More to follow, I’m sure…

when life hands you lemons, go camping.

Ok, this is my blog, right?  I can just lay my cards on the table here, right?

I don’t know about you, but I’m not quite where I thought I’d be at 35.  When I was 25, I actually had my shit together.  Oops, sorry for cussing, Mom.  It just seemed appropriate.  Well, it might not have been completely together, but it was WAY more together than it is now.  So, here I am at 35.  Without going into the melodramatic detail of exactly where IT is, I feel like I’m basically living at home with my parents.  At 35.  Geographically, I’m not living at home with my parents.  But, for all intents and purposes, that’s what it feels like.  I am working a part-time job that basically pays for me to drive to said part-time job and eat.  If you asked me what I’d DO in life if given a million dollars, I’d stare at you blankly and probably run away.  The only things I’ve actually figured out as of late are the whole exercise/eating healthy thing and that I’m in love with the only person I could ever imagine being in love with (that would be Andy, if you’ve never met him).

So, here I am.  Completely stressed and anxietied out over the whole financial situation I’ve managed to get myself into at this point in my life.  Fortunately for me, I have amazing family and friends who have decided to surround me and love me and not abandon me like they probably should.  I have parents who support me and don’t turn their backs on me, even though they most definitely should just cut me off and let me go to jail.  I have friends who give me solid advice and want to see me excel and jump into the life God has designed for me.

And that’s where I find myself today.  Standing at the intersection of what is, what could be and what it is I need to do.  There are some tough decisions I need to make…and, truthfully, I have NO idea what those decisions even ARE.  That’s the hard part.  If someone said to me, “Michele, you need to do this, this and this,” I would do THIS, THIS and THIS and suck it up.  But, I don’t even know what THIS is yet.  And, before you throw 10,000 ideas my way of what THIS is, trust me when I tell you that I’ve thought of 10,0001 and probably tried 1/2 of them.  And yet, here I am.  Back in this vicious circle.

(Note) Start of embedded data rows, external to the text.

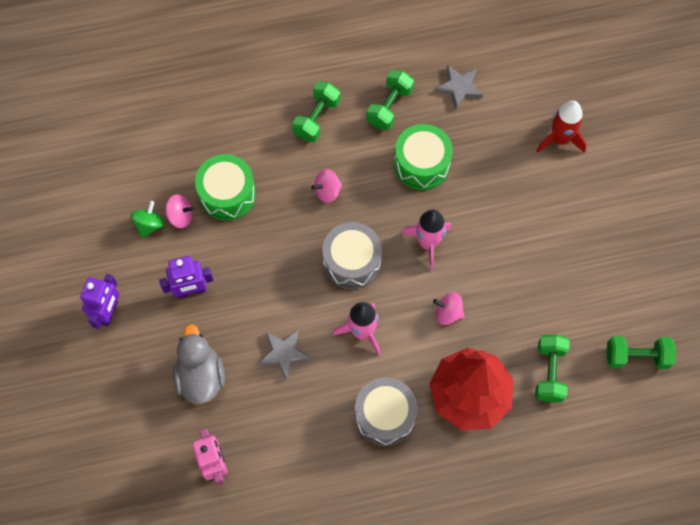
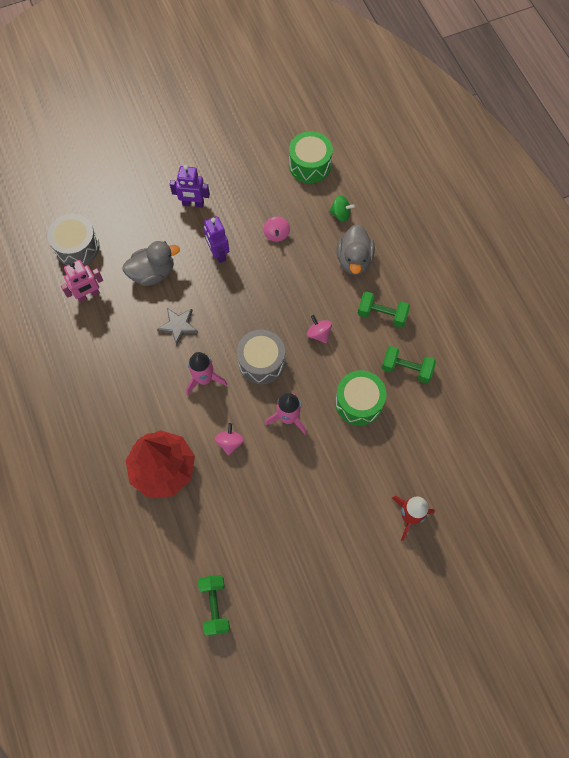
camera: 80 degrees right, 0 degrees up
green spinning top [130,201,164,238] -> green spinning top moved to [329,195,355,222]
green drum [195,154,256,221] -> green drum moved to [289,131,333,183]
grey drum [355,377,417,446] -> grey drum moved to [47,214,99,265]
grey star [434,65,483,110] -> none
green dumbbell [535,334,570,402] -> none
none -> grey duck [337,224,375,275]

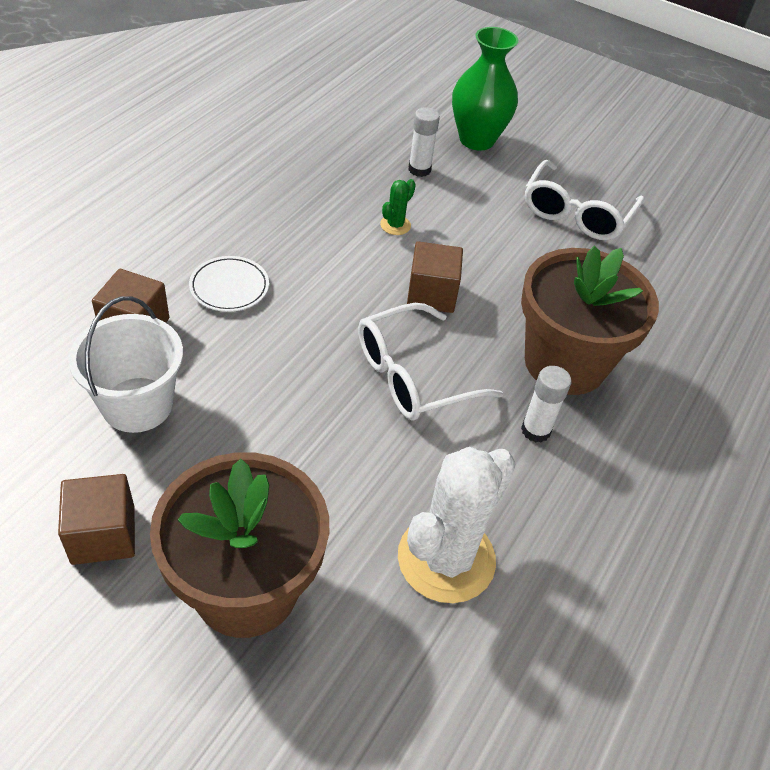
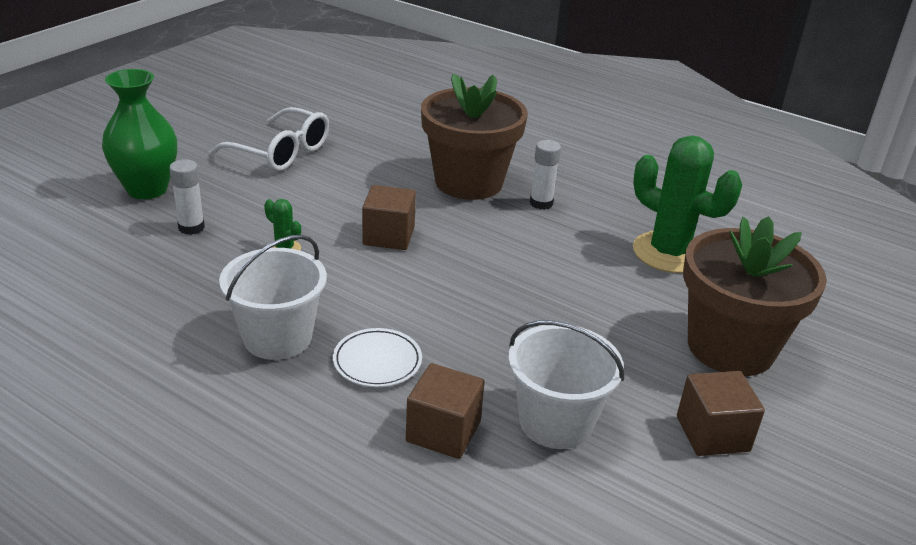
camera: 85 degrees left, 15 degrees down
white glasses [358,303,503,421] -> none
white cactus [398,447,516,603] -> green cactus [633,135,742,273]
none -> white bucket [219,235,327,360]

So, I am going to take a good friend’s advice and take a few days and get away.  Get away from anything and everything that seems to distract me from hearing God.  I am SO guilty of listening to everyone and everything BUT God because I’m scared of what He is going to tell me.  What if he says do THIS.  What if he says do THAT.  And what if I think I can’t?!  The bottom line is…I haven’t been able to do it yet, on my own.  So, when do I stop running and try and do it HIS way?  Seems so VBS and simple when I put it that way, yet I’ve been running from it for years.

My getaway?  Indigo and I are going camping.  Yeah, it’s going to be hot as doo doo.  And, no, I’m not roughing it beyond sleeping in the back of my Element in the woods.  But, yes…I will probably build a fire and I will probably cook a hot dog or two (or 5) over that fire.  There will be no computer, no phone (other than to have my GPS on so Andy doesn’t have to worry about finding my body should I die from heat exhaustion), nothing beyond my Bible, my notebook, my dog, my shoes and a few long hikes through the woods to clear my mind and be attentive.  I will be a sweaty mess of disgustingness and I am going to cherish every second of it.

I’m not expecting to come back after a couple of days with an entire transcript documenting the end to all of my financial and other woes, but I am prayerfully hopeful and expectant of a change of perspective.  I am open to what God has to show me, what He has to teach me, what He has to tell me.